What’s the true value of crypto? It lays bare the lies of libertarians

Former FTX CEO Sam Bankman-Fried leaving a Manhattan court hearing for fraud charges, on 3 January.
Markets have never been free; they are social spaces … Former FTX CEO Sam Bankman-Fried leaving a Manhattan court hearing for fraud charges, on 3 January. Photograph: David Dee Delgado/Reuters

I’ve laboured hard not to engage with cryptocurrency, to turn the page on its scandals and file its many bin fires under “fools and their money being easily parted”. But this has been a mistake, because the story is just getting good.

The PayPal cofounder Peter Thiel said in 2020 that crypto was one of two poles of technological conflict, the other being artificial intelligence. AI could “theoretically make it possible to centrally control an entire economy” while crypto “holds out the prospect of a decentralised and individualised world”. He concluded that AI is communist and crypto is libertarian; it was unnecessary to add which of those he thought was better.

Parking for the time being how communist AI is, let’s take that last bit as read. Naturally, if you unshackle a currency from the state and don’t regulate it, that’s a pretty libertarian proposition. You might even call it the ultimate free market. So how’s that panning out for you, lads? Or should I say bros?

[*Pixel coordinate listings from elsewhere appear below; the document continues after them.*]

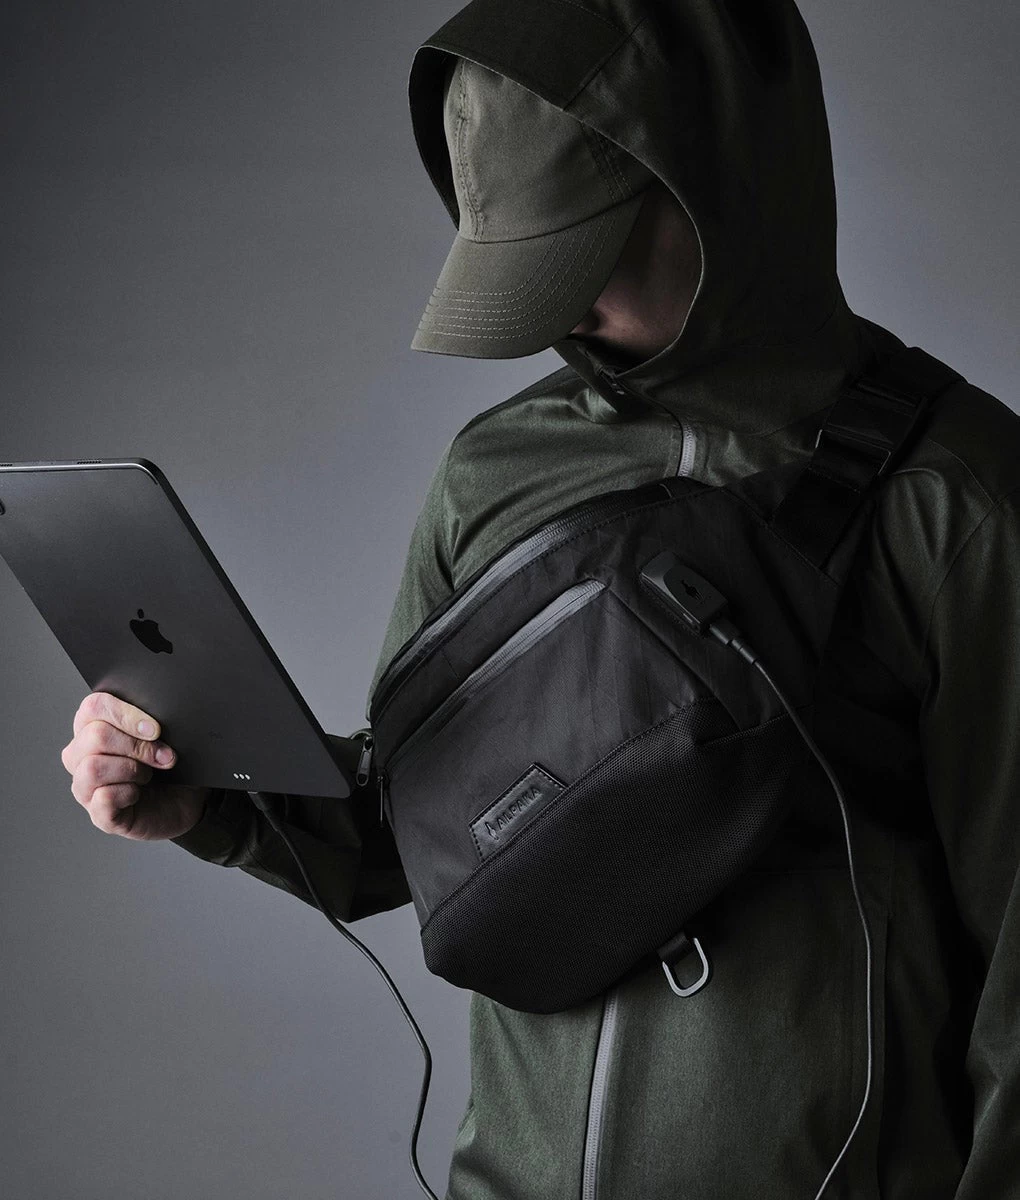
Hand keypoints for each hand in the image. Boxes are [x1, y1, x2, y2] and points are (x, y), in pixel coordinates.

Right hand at [62, 691, 213, 841]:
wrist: (186, 800)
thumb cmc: (170, 764)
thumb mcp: (165, 737)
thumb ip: (152, 721)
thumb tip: (154, 721)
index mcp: (92, 726)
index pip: (93, 707)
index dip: (126, 714)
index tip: (156, 729)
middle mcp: (81, 755)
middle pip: (95, 736)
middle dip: (137, 745)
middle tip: (164, 755)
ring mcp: (85, 786)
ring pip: (93, 767)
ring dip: (132, 769)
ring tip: (150, 775)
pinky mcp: (98, 814)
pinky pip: (104, 798)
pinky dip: (130, 793)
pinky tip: (140, 794)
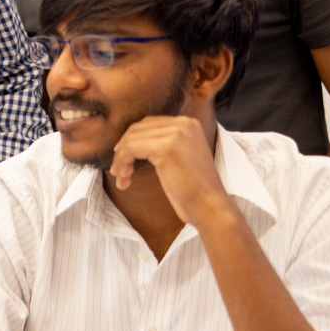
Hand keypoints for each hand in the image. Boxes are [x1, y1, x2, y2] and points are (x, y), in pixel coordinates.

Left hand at [108, 116, 233, 227]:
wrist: (210, 207)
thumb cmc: (194, 190)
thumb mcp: (180, 158)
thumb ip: (164, 144)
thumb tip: (130, 141)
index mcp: (189, 124)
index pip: (149, 124)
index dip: (131, 141)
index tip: (124, 160)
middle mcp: (184, 123)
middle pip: (138, 128)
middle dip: (123, 149)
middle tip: (119, 171)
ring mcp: (176, 133)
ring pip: (131, 139)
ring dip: (121, 159)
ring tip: (122, 178)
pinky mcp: (166, 147)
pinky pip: (130, 148)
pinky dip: (122, 162)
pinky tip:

Three years after Thiel’s prophecy, Sam Bankman-Fried has resigned from the cryptocurrency exchange he founded and FTX has filed for bankruptcy. As Bankman-Fried continues to proclaim his innocence, investigators point in court to a $65bn (£53bn) backdoor between his two companies; they’ve also identified tens of millions of dollars of spending on hotels, travel, food and luxury items in under a year.

No question, there will be technical details in here that are hard to understand, but there is a principle that is very easily grasped, that is as universal and intuitive as time itself. Markets have never been free: they are social spaces and, as such, have always been governed by rules, which – since the first time a snake-eyed trader tried to cut flour with chalk – work because they are formally determined. Take away those rules and soon a greedy, clever person might take advantage. He won’t be able to help himself. He needs the rules as much as anyone else, if not more.

I think Thiel is right: crypto is the ultimate technology of libertarianism, the final frontier of discovery. He just missed the second footfall, which is that, through crypto, we will discover that libertarianism is bullshit.